August 20, 2016

Science: Thoughts on "Big data" (-omics) approach in medical science

This past week I got two paper published; one for original research, another for review article. It is coincidence that the publication dates fell on the same week. But hey, I say it was a good week.

Links to the NCBI-pubmed abstract page: 
(Pubmed is a Governmental database for lifescience publications. We use it regularly.)

Research article: "Systemic chromosome instability in Shugoshin-1 mice resulted in compromised glutathione pathway, activation of Wnt signaling and defects in immune system in the lung"

http://www.ncbi.nlm.nih.gov/pubmed/27526110


Review article: "Emerging links among Chromosome Instability (CIN), cancer, and aging"

http://www.ncbi.nlm.nih.gov/pubmed/27533343



I use "Big data" (-omics) approach for my research. An example is the research article.


An approach that has been the gold standard for science is "hypothesis driven" approach. 

Based on existing data, we deduce a mechanism, build a hypothesis, test it with experiments, and prove (or disprove) the hypothesis. If it is correct, we write a paper and publish it. 

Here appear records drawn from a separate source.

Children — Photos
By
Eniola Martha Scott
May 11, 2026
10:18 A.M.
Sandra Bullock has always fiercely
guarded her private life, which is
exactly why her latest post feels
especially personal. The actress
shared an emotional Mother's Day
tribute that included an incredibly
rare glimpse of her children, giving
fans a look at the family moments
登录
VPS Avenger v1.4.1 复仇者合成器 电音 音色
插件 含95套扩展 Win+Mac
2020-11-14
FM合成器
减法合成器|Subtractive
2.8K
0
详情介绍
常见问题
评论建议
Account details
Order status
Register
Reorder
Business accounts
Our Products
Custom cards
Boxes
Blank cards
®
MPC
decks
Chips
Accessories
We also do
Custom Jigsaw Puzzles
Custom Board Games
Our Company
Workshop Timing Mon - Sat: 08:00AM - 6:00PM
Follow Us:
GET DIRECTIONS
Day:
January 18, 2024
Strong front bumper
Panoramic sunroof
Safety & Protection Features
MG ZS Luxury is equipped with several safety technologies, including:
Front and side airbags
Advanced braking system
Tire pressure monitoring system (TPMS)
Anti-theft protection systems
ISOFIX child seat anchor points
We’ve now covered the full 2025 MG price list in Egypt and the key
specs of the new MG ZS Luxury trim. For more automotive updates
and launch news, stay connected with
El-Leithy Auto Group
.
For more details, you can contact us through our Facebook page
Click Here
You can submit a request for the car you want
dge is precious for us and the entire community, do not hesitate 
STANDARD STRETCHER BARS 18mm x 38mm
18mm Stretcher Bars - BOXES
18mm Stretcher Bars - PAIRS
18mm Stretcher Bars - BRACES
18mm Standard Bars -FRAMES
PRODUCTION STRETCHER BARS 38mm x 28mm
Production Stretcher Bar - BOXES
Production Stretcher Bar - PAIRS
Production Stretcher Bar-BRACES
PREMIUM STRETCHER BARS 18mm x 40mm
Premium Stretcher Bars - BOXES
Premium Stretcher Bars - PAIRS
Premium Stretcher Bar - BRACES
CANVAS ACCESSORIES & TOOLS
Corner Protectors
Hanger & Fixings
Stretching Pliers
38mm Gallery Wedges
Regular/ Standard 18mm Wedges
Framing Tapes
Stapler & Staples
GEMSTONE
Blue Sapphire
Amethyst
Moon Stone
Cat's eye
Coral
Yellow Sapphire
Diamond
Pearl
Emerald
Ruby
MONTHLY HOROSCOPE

Imagine professional baseball. 30% batting average (hereafter "hitting rate") makes you an excellent hitter, and 40% puts you among the greatest.

We scientists do not openly talk about the "hitting rate" for our hypotheses; how much of the hypotheses we conjure are supported by experiments and correct. 

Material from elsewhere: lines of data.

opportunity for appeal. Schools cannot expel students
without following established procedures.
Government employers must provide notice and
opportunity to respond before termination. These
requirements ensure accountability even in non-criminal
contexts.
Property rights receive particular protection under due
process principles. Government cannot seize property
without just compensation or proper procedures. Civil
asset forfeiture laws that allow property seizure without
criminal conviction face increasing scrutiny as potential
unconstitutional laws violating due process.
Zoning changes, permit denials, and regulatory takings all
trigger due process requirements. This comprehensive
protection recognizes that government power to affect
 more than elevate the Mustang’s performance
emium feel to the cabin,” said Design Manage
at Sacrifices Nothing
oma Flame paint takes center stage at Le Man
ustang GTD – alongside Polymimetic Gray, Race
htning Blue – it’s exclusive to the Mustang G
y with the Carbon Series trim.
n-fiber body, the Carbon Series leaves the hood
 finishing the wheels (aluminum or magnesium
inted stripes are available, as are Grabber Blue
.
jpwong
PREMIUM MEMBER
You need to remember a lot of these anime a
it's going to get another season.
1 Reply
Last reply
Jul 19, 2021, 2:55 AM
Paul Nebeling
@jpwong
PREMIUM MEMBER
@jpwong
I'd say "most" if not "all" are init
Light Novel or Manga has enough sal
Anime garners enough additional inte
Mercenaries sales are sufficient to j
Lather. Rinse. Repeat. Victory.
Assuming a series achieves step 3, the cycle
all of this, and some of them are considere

Like baseball players, I am assuming that there are "good" scientists with higher hitting rates, and "bad" scientists with poorer hitting rates.

Judging from an interview article by Dr. Shinya Yamanaka, who won the Nobel prize in 2012 for his contribution on induced pluripotent stem cells, what he considers "normal" is around 20% hitting rate. He would start suspecting some kind of fraud or mistake if the hitting rate goes too high (30-40% or more).

Right. We may not easily admit, but there are many "incorrect" hypotheses that were not supported by experiments.


Now,......

Technological advances in last two decades enable us to take another approach. Some call it "data-driven" approach.

With the technology, we obtain a "big" dataset. In my case, it is profiles for all expressed genes (called transcriptomics) in the sample tissues. The technology does not discriminate or focus on a specific gene of interest. The technology does the job for all 20000+ genes in an unbiased manner.

Afterwards, with bioinformatics software, we figure out what is "wrong", or different, in the samples.


Scientists have their own training background. Immunologists know more about immunology than others, and cell biologists know more about the event they study than others.

Technology and computer don't care about my training background. They just point out the differences in the samples. Many of them are unexpected.

From the dataset that was obtained in an unbiased manner, I can start building hypotheses that are already backed up by data. We build "correct" hypotheses, and test them. 

My own training background was molecular genetics and cell biology. But if necessary, I will team up with immunologist, cell biologist, or whoever that has necessary skills.


It sounds like cheating, doesn't it? It is not. 

In my opinion, Data-driven science is a valid approach that can compete against, or complement, conventional hypothesis-driven approach in a very productive manner. 

It will yield results and will help advance biomedical research.


We humans are heavily biased. Scientists are no exception. Scientists have training backgrounds, that can affect their thoughts and course of actions. We may start hitting all nails because we have a hammer.

Cells and organs don't care about my research background. What works, works for them.

I work in translational oncology now. When we are dealing with the body, be it of animal or human, what matters most is that we consider all factors and events, so that we can take informed and intelligent approaches to tackle diseases.

Conventional hypothesis-driven approach may have been intelligent, but when you are dealing with the body as a whole, you may not be informed enough. Data-driven approach can shed lights on the blind spots created by our biases.


I love the "big data" approach. I don't have to worry about my 'hitting rate". I'll just swing the bat at the place where I know the ball will be coming. 

The joy of getting "hits" (getting the hypothesis correct) never gets old. Just be mindful about the novelty and not fall into confirmatory science.